YOUR GOAL>
The response has to reproduce all entries exactly while excluding their pictures.

*** Opening of DATASET CONTENT ***

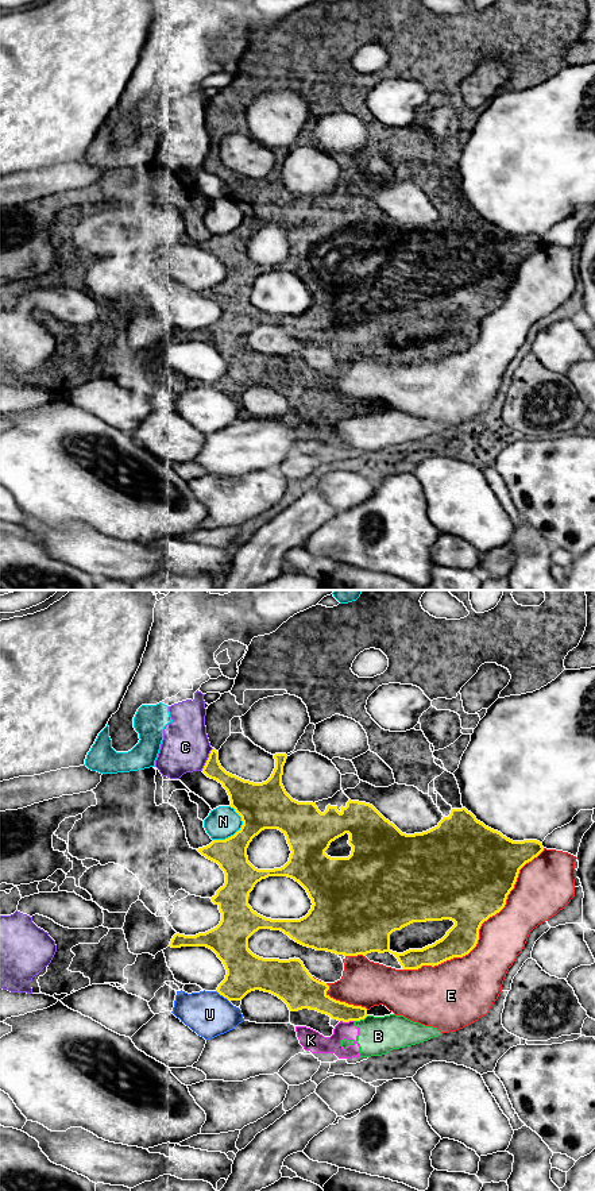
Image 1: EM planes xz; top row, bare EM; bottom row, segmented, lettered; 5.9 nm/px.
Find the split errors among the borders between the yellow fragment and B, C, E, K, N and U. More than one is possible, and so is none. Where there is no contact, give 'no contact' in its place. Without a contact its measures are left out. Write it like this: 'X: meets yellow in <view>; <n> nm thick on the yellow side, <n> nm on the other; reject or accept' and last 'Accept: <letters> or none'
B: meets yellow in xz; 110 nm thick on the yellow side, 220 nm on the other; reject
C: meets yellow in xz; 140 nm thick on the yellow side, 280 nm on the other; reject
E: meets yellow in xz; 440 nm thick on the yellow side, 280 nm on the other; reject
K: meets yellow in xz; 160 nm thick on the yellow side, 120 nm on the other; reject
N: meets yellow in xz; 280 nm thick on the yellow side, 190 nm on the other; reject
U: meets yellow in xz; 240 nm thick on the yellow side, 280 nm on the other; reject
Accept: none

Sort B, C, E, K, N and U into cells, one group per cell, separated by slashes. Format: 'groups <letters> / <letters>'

*** Close of DATASET CONTENT ***

SOLVED EXERCISE>
Image 1: EM planes xz; top row, bare EM; bottom row, segmented, lettered; 5.9 nm/px.
Find the split errors among the borders between the yellow fragment and B, C, E, K, N and U. More than one is possible, and so is none. Where there is no contact, give 'no contact' in its place. Without a contact its measures are left out. Write it like this: 'X: meets yellow in <view>; <n> nm thick on the yellow side, <n> nm on the other; reject or accept' and last 'Accept: <letters> or none'
B: meets yellow in xz; 110 nm thick on the yellow side, 220 nm on the other; reject
C: meets yellow in xz; 140 nm thick on the yellow side, 280 nm on the other; reject
E: meets yellow in xz; 440 nm thick on the yellow side, 280 nm on the other; reject
K: meets yellow in xz; 160 nm thick on the yellow side, 120 nm on the other; reject
N: meets yellow in xz; 280 nm thick on the yellow side, 190 nm on the other; reject
U: meets yellow in xz; 240 nm thick on the yellow side, 280 nm on the other; reject
Accept: none

Sort B, C, E, K, N and U into cells, one group per cell, separated by slashes. Format: 'groups <letters> / <letters>'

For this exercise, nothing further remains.